Dik Dur Eğilme!
Son zamanların çok sık kullanılan klişe sözü. Özellikle siyasi söylemlerle hayatımızda benimsediğimiz ve kullanır hale geldiğimiz güzel bir söz.
Söz güzel ama güzellik katan içinde barındığı anlam.
Tarihte abide şahsiyetler arasında yerini alan rahmetli Muhsin Yazıcıoğlu bunu ne güzel ifade emiştir. “Düz yaşayacağız, düz duracağız düz yürüyeceğiz. Dik duracağız doğru gideceğiz”
Hayatın zikzakları ve menfaatleri karşısında eğilmemek ve doğru bildiğin yoldan ayrılmamak her insanın yapabileceği şey değildir. Bunun için yürek gerekir.

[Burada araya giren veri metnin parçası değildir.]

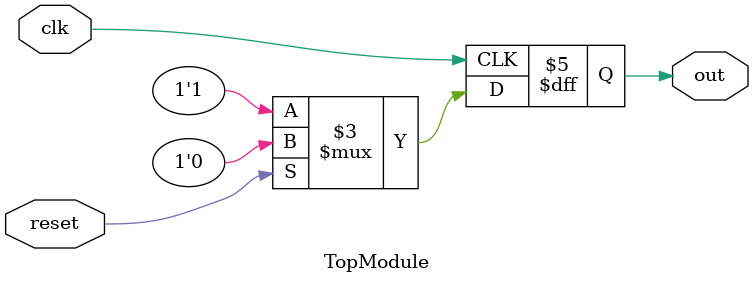
<source format=sv>
module TopModule (
    input logic clk,
    input logic reset,
    output logic out
);

    always @(posedge clk) begin
        if (reset) begin
            out <= 1'b0;
        end else begin
            out <= 1'b1;
        end
    end

endmodule
</source>
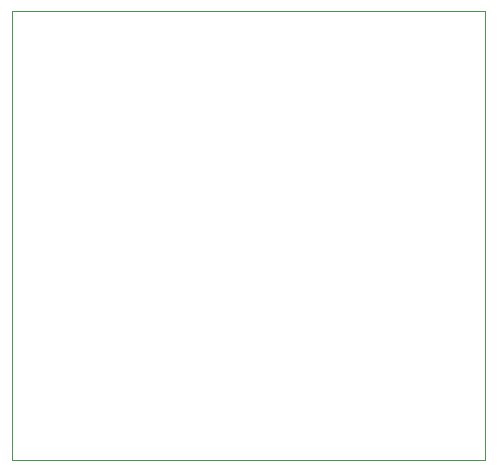
<source format=gbr>
%TF.GenerationSoftware,KiCad,Pcbnew,(6.0.0)*%
%TF.CreationDate,2022-03-30T15:51:48+02:00*%
%TF.ProjectId,USBMIc,5553424d-4963-42e6-9b69-6361645f7063,rev?*%
%TF.SameCoordinates,Original*%
%TF.FileFunction,Profile,NP*%
%FSLAX46Y46*%
G04 Gerber Fmt 4.6, Leading zero omitted, Abs format (unit mm)*
G04 Created by KiCad (PCBNEW (6.0.0)) date 2022-03-30 15:51:48*
%MOMM*%
%LPD*%
G01*
G04 APERTURE LIST*
%TA.AperFunction,Profile*%
%ADD10C,0.100000*%
%TD*%
G04 APERTURE END LIST*
D10*
X66000000Y-96000000D02*
X106000000Y-96000000D01*
X66000000Y-58000000D02*
X66000000Y-96000000D01*
X106000000Y-58000000D02*
X106000000Y-96000000D01*
X66000000Y-58000000D02*
X106000000Y-58000000D01*
M02*

</source>
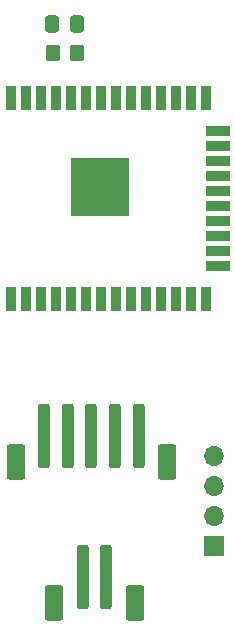
<source format=gbs>
G04 #@! TF.GenerationSoftware,KiCad,Pcbnew,(6.0.5)*
G04 #@! TF.CreationDate,2022-05-11T01:06:37+02:00*
G04 #@! TF.ProjectId,HighBong_V2,48696768-426f-46e6-975f-56322e6b6963,rev?*
G04 #@! TF.SameCoordinates,Original*
G04 #@! TF.FileFunction,Soldermask,Bot*
G04 #@! TF.FilePolarity,Negative*
%FSLAX46Y46*%
G04 Gerber Fmt 4.6, Leading zero omitted, Abs format (unit mm)*
G04 Created by KiCad (PCBNEW (6.0.5)) date 2022-05-11 01:06:37*
%MOMM*%
%LPD*%
G01*
G04 APERTURE LIST*
G04 Aperture macros list*
%AMRoundRect*
0 Rectangle with rounded corners*
0 $1 Rounding radius*
0 $2 $3 $4 $5 $6 $7 $8 $9 X,Y pos of 4 corners*
0 Add a 4 corners polygon primitive as box body*
4,1,4,$2,$3,$4,$5,$6,$7,$8,$9,$2,$3,0*
0 Add four circle primitives for the rounded corners*
1,1,$1+$1,$2,$3*
1,1,$1+$1,$4,$5*
1,1,$1+$1,$6,$7*
1,1,$1+$1,$8,$9*
0 Add four rect primitives between the rounded corners*
20,1,$1+$1,$2,$3,$4,$5,0*
20,1,$1+$1,$4,$5,$6,$7,0*
20,1,$1+$1,$6,$7,$8,$9,0*
20,1,$1+$1,$8,$9,$2,$3,0*%
G04 Aperture macros list end*
%ADD10R,1.700000X1.700000*%
%ADD11O,1.700000X1.700000*%
%ADD12RoundRect,0.250000X-0.250000X-2.500000X0.250000X-2.500000X0.250000X2.500000X-0.250000X2.500000X0*%
%ADD13RoundRect,0.250000X-0.550000X-1.250000X0.550000X-1.250000X0.550000X1.250000X-0.550000X1.250000X0*%
%ADD14RoundRect,0.250000X0.337500X0.475000X-0.337500X0.475000X-0.337500X-0.475000X0.337500X-0.475000X0*%
%ADD15RoundRect,0.250000X-0.350000X-0.450000X0.350000X-0.450000X0.350000X0.450000X-0.350000X0.450000X0*%
%ADD16R,0.900000X2.000000*%
%ADD17R,2.000000X0.900000*%
%ADD18R,5.000000X5.000000*%
G04 APERTURE END LIST*
D10*
X122174000Y-146802000D03*
D11*
X122174000Y-144262000D03*
X122174000Y-141722000D03*
X122174000Y-139182000D03*
D12*
X107760000Y-137422000D03*
X109760000Y-137422000D03*
X111760000Y-137422000D03*
X113760000Y-137422000D03*
X115760000Y-137422000D03*
D13*
X118160000Y-139672000D03*
X105360000Y-139672000D03*
D14*
X110511500Y-102565200D03*
X108436500Y-102565200D03*
D15*
X108499400Y-105003600D03*
X110499400Y-105003600D03*
D12*
X111014000Y-149360000D03*
X113014000Y-149360000D03*
D13*
X115414000Y-151610000D03*
X108614000Y-151610000D03*
D16*
X104945000Y-108848000D03*
X106215000Y-108848000D03*
X107485000Y-108848000D03*
X108755000Y-108848000D03*
X110025000Y-108848000D03*
X111295000Y-108848000D03*
X112565000Y-108848000D03*
X113835000Y-108848000D03*
X115105000Y-108848000D03*
X116375000Y-108848000D03*
X117645000Y-108848000D03*
X118915000Y-108848000D03*
X120185000Y-108848000D03*
X121455000Y-108848000D03*
D17*
X122455000Y-111633000D03*
X122455000Y-112903000D03*
X122455000Y-114173000D03*
X122455000Y-115443000D03*
X122455000Y-116713000D03*
X122455000Y-117983000D03*
X122455000Y-119253000D03*
X122455000Y-120523000D03*
X122455000Y-121793000D03*
X122455000Y-123063000D03*
D16*
X121455000Y-125848000D03*
X120185000Y-125848000D03*
X118915000Y-125848000D03*
X117645000Y-125848000D03*
X116375000Y-125848000D03*
X115105000Y-125848000D03*
X113835000Y-125848000D03*
X112565000Y-125848000D03*
X111295000Y-125848000D03*
X110025000Y-125848000D03*
X108755000Y-125848000D03*
X107485000Y-125848000D03*
X106215000Y-125848000D03*
X104945000Y-125848000D03*
D18*
X112445000Y-116348000D03*
M02*

</source>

Derler ya cesur bir kez, korkak ise bin kez ölür. Önemli olan insanın bir toplumda mezar taşı gibi susmamasıdır.
İnanan ve inandığı gibi yaşayan insan susmaz ve eğilmez. Önüne çıkan her zorluğu aşar geçer. Dik durmak er kişinin işidir. Dik duramayan ve menfaat karşısında iki büklüm olanlar ise inançsız, idealist olamayan ben merkezci ruhlardır. Kendi menfaatleri nereye yönelirse oraya dümen kıran, oradan oraya savrulan bu ruhlar ile toplum bir yere varması düşünülemez.
Toplumları milletler arenasında dik tutan şey dik durabilen nesillere sahip olabilmesidir. Gerisi lafı güzaftır.